The news on Tristan da Cunha, a peaceful community of less than 300 people, normally focuses on births, deaths, and weddings—and occasional changes in the local structures of authority. The island, which proudly bills itself as the world’s most isolated inhabited community, has no airport, so the arrival of ships provides special excitement for the inhabitants of the volcanic dot in the middle of the South Atlantic Ocean.
The SA Agulhas, a South African vessel which makes an annual supply trip to Tristan, arrived on September 9th and is expecting to depart for Cape Town on October 2nd. Built by Mitsubishi in 1977, the ship is operated by the Directorate of Antarctica and Islands in South Africa’s Department of Environmental Affairs and Tourism.

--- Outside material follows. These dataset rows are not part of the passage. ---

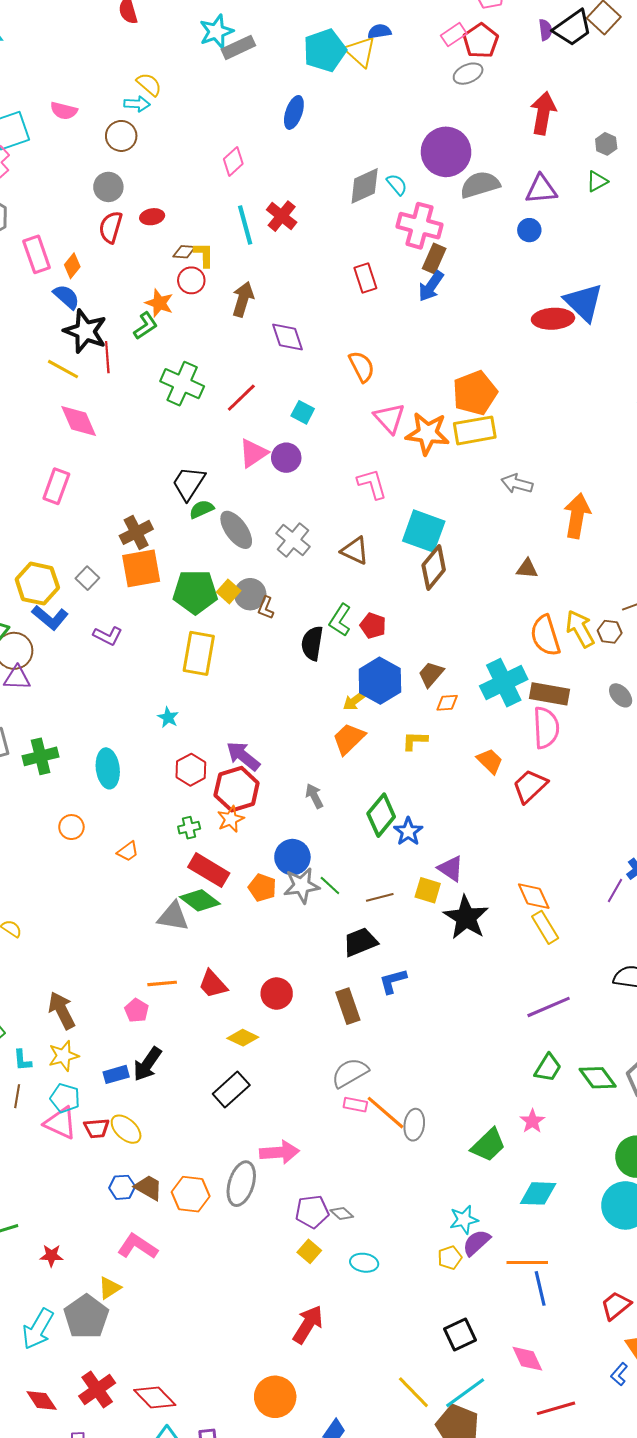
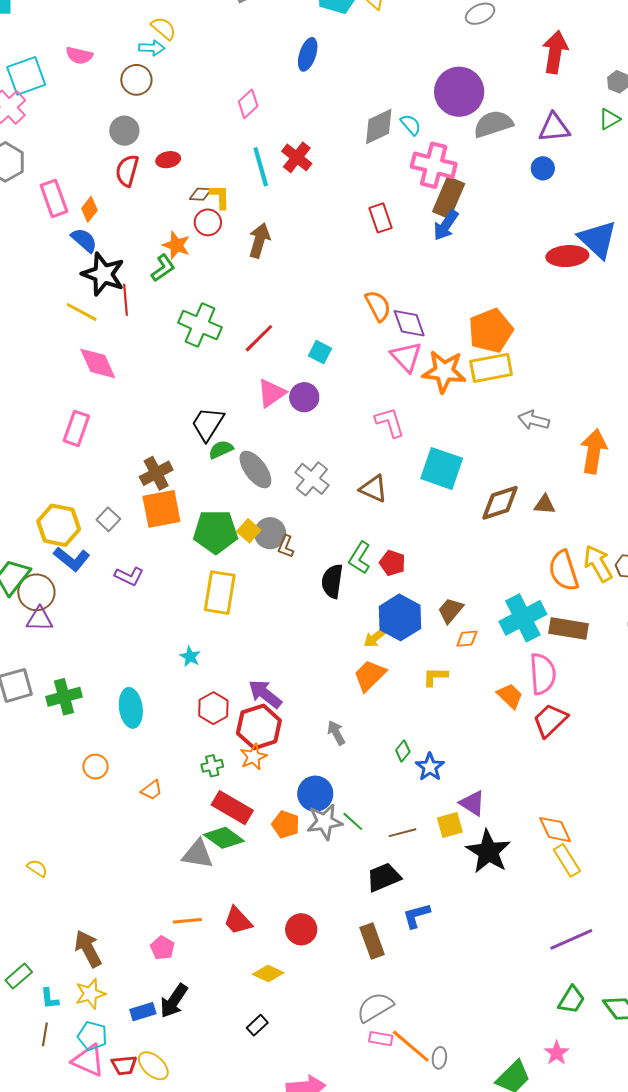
brown rectangle: (434, 259) -> (449, 198), size x1.4
purple diamond: (288, 337) -> (409, 323), moved
brown diamond: (434, 567) -> (500, 503), moved, turned 33
pink semicircle: (546, 728) -> (543, 674), moved
green diamond: (381, 815) -> (403, 751), size x0.5
yellow square: (428, 890) -> (450, 825), turned -32
black rectangle: (231, 1090) -> (257, 1025), size x0.6
gray ellipse: (414, 1125) -> (439, 1058), size x0.7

Its annual trip is extremely important for the Tristan Islanders because it allows up to 30 visitors to stay on the island for three to four weeks, before the ship has to leave again. It has a helicopter, so the 30 passengers it carries can go back and forth from the ship to the island, whether the tiny harbor is open or closed. The passengers are relatives of Tristan Islanders who are celebrating the beginning of spring with a visit to the island.
This year, the arrival of the ship has been even more significant because the Island Administrator, David Morley and his wife Jacki are leaving. They have served on Tristan for three years and they are being replaced by a new administrator, Sean Burns, who arrived with his wife Marina. Mr. Burns will overlap with Mr. Morley for the three weeks while the ship is anchored off the island.
Both men are career diplomats. Mr. Burns has served in Tanzania, Antigua, Bangladesh, Senegal, Kenya and South Korea as well as in London. Mrs. Burns has experience as a teacher of English as a foreign language, primarily for the British Council.
The Tristan Times ran a news story last week about the events celebrating the departure of the old Administrator and the arrival of the new one. On Sunday the 19th, the Chief Islander, Ian Lavarello, gave a speech at a reception welcoming the new Administrator. He recalled the financial difficulties that greeted Mr. Morley three years ago, and alluded to the fact that those problems are not yet over. The island has shifted from a subsistence to a cash-based economy, and he expressed pride that everyone was employed.
But he noted that the financial reserves of the island are slim, more so than ever, though he expressed confidence that everyone would work together to find solutions, as they have done with problems in the past. He expected that the Tristan Islanders would continue to retain, as the newspaper expressed it, their “independent life style.”
But the paper could not ignore the really important events of September. During the visit of the ship, the community celebrated its own rites of spring: a wedding, the baptisms of three babies, plus many parties and receptions.